Two datasets were created:

smolder_sivir_combined.csv – 100+ comments labeled by champion

smolder_timeline_.csv – Smolder-only comments with manually assigned chronological dates

all_data <- read_csv("smolder_sivir_combined.csv")
## Rows: 75 Columns: 2
## ── Column specification ────────────────────────────────────────────────────────
## Delimiter: ","
## chr (2): champion, text
## 
## ℹ Use `spec()` to retrieve the full column specification for this data.
## ℹ Specify the column types or set `show_col_types = FALSE` to quiet this message.
smolder_time <- read_csv("smolder_timeline_.csv")
## Rows: 31 Columns: 3
## ── Column specification ────────────────────────────────────────────────────────
## Delimiter: ","
## chr (3): date, text, champion
## 
## ℹ Use `spec()` to retrieve the full column specification for this data.
## ℹ Specify the column types or set `show_col_types = FALSE` to quiet this message.

Q1: Smolder vs. Sivir

nrc <- get_sentiments("nrc")

tidy_tokens <- all_data %>%
unnest_tokens(word, text) %>%
anti_join(stop_words, by = "word")

sentiment_counts <- tidy_tokens %>%
inner_join(nrc, by = "word", relationship = "many-to-many") %>%
count(champion, sentiment)

ggplot(sentiment_counts, aes(sentiment, n, fill = champion)) +
geom_col(position = "dodge") +
labs(title = "NRC Sentiment Comparison: Smolder vs.
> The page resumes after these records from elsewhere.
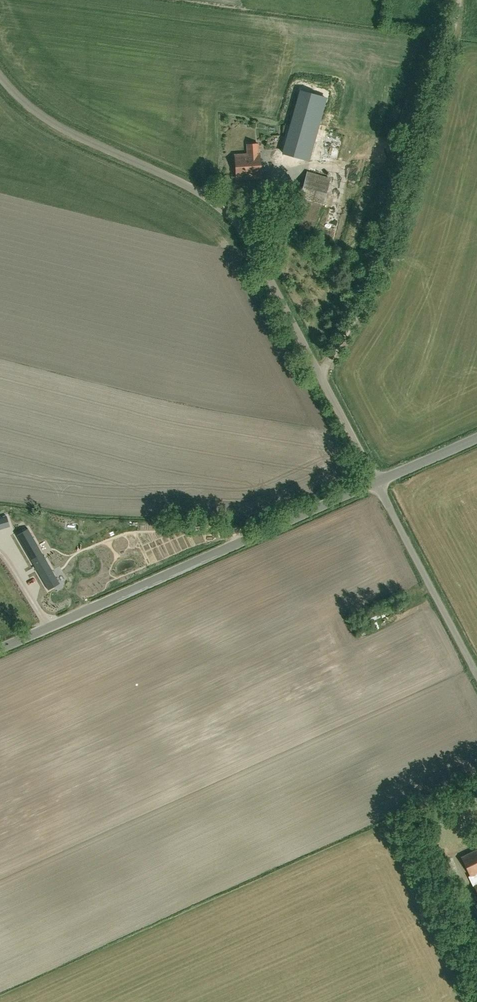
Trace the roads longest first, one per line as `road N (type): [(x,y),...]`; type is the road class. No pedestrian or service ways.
road 1 (unclassified): [(319,378),(230,220),(56,128),(0,85)]
road 2 (tertiary): [(0,649),(376,485)]
road 3 (unclassified): [(319,378),(377,283),(455,0)]
road 4 (unclassified): [(476,679),(376,485)]
road 5 (unclassified): [(376,485),(319,378)]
Sivir",
x = "Sentiment", y = "Count") +
theme_minimal() +
theme(axis.text.x = element_text(angle = 45, hjust = 1))

From the ggplot I found that sivir had a slightly more negative sentiment compared to smolder. Smolder had a slightly higher positive sentiment. Sivir showed high levels of trust, which makes sense because she is known as a very reliable champion.

Q2: Keyword Themes with Bigrams

bigrams <- all_data %>%
unnest_tokens(bigram, text, token = "ngrams", n = 2) %>%
separate(bigram, c("word1", "word2"), sep = " ") %>%
filter(!word1 %in% stop_words$word,
!word2 %in% stop_words$word) %>%
unite(bigram, word1, word2) %>%
count(champion, bigram, sort = TRUE)

bigrams %>%
group_by(champion) %>%
slice_max(n, n = 10) %>%
ggplot(aes(reorder(bigram, n), n, fill = champion)) +
geom_col(show.legend = FALSE) +
coord_flip() +
facet_wrap(~champion, scales = "free") +
labs(title = "Top 10 Bigrams by Champion",
x = "Bigram", y = "Count") +
theme_minimal()

From the bigrams I found that Smolder seems to have a love/hate relationship with the community. Sivir needs to team fight because she does very little damage alone. In other words, you have to play with the team to win on Sivir.

smolder_time$date <- as.Date(smolder_time$date, format = "%m/%d/%Y")

smolder_time_tokens <- smolder_time %>%
  mutate(date = as.Date(date, format = "%m/%d/%Y")) %>%
  unnest_tokens(word, text) %>%
  anti_join(stop_words, by = "word") %>%
  inner_join(nrc, by = "word", relationship = "many-to-many") %>%
  count(date, sentiment)

timeline2 <- smolder_time_tokens %>%
  arrange(date, sentiment) %>%
  group_by(sentiment) %>%
  mutate(point = row_number())

ggplot(timeline2, aes(point, n, color = sentiment, group = sentiment)) +
  geom_line(linewidth = 1) +
  scale_x_continuous(
    breaks = timeline2$point,
    labels = format(timeline2$date, "%m/%d")
  ) +
  labs(title = "Smolder Sentiment Over Time",
       x = "Date",
       y = "Sentiment Count") +
  theme_minimal() +
  theme(axis.text.x = element_text(angle = 45, hjust = 1))

In the timeline I found that Smolder had a big spike in positivity but other than that, I could not find anything else of value.

Ultimately, the analysis showed clear differences between how players discuss Smolder and Sivir. Sivir displayed slightly more negative sentiment overall, but also showed high levels of trust, reflecting her reputation as a dependable, team-focused marksman. Smolder, on the other hand, generated more positive sentiment and a wider emotional range, fitting his newer and more polarizing design. Bigrams revealed that Smolder has a clear love-hate relationship with the community, while Sivir’s themes emphasized her reliance on teamfighting and coordinated play. The sentiment timeline for Smolder showed one strong spike in positivity, with little variation outside that event. Taken together, these results suggest that Smolder drives more emotional reactions, while Sivir remains steady and reliable but less exciting to the community.